[TASK TO COMPLETE]: Write out the whole listing exactly.

[DATA TO PROCESS]:
*** Begin section ***
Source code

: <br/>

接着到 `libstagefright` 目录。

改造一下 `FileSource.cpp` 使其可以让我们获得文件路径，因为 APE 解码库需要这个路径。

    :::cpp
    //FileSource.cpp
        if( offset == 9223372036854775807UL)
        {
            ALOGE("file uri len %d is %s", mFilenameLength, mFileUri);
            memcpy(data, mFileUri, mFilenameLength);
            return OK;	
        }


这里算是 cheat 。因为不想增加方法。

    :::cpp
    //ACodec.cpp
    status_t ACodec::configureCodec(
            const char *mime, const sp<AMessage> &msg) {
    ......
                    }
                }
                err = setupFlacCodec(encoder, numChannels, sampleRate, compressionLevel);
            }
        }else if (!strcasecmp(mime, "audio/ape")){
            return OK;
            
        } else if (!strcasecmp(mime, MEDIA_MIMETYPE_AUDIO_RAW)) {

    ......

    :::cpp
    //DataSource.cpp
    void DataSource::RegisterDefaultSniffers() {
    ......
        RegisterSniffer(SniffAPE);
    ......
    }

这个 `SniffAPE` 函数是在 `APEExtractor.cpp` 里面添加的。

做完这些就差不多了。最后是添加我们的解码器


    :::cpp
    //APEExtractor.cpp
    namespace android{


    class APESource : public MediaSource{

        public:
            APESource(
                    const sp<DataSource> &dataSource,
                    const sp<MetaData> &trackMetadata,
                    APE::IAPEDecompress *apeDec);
*** End section ***
[PROBLEM SOLUTION]:
Source code

: <br/>

接着到 `libstagefright` 目录。

改造一下 `FileSource.cpp` 使其可以让我们获得文件路径，因为 APE 解码库需要这个路径。

    :::cpp
    //FileSource.cpp
        if( offset == 9223372036854775807UL)
        {
            ALOGE("file uri len %d is %s", mFilenameLength, mFileUri);
            memcpy(data, mFileUri, mFilenameLength);
            return OK;	
        }


这里算是 cheat 。因为不想增加方法。

    :::cpp
    //ACodec.cpp
    status_t ACodec::configureCodec(
            const char *mime, const sp<AMessage> &msg) {
    ......
                    }
                }
                err = setupFlacCodec(encoder, numChannels, sampleRate, compressionLevel);
            }
        }else if (!strcasecmp(mime, "audio/ape")){
            return OK;
            
        } else if (!strcasecmp(mime, MEDIA_MIMETYPE_AUDIO_RAW)) {

    ......

    :::cpp
    //DataSource.cpp
    void DataSource::RegisterDefaultSniffers() {
    ......
        RegisterSniffer(SniffAPE);
    ......
    }

这个 `SniffAPE` 函数是在 `APEExtractor.cpp` 里面添加的。

做完这些就差不多了。最后是添加我们的解码器


    :::cpp
    //APEExtractor.cpp
    namespace android{


    class APESource : public MediaSource{

        public:
            APESource(
                    const sp<DataSource> &dataSource,
                    const sp<MetaData> &trackMetadata,
                    APE::IAPEDecompress *apeDec);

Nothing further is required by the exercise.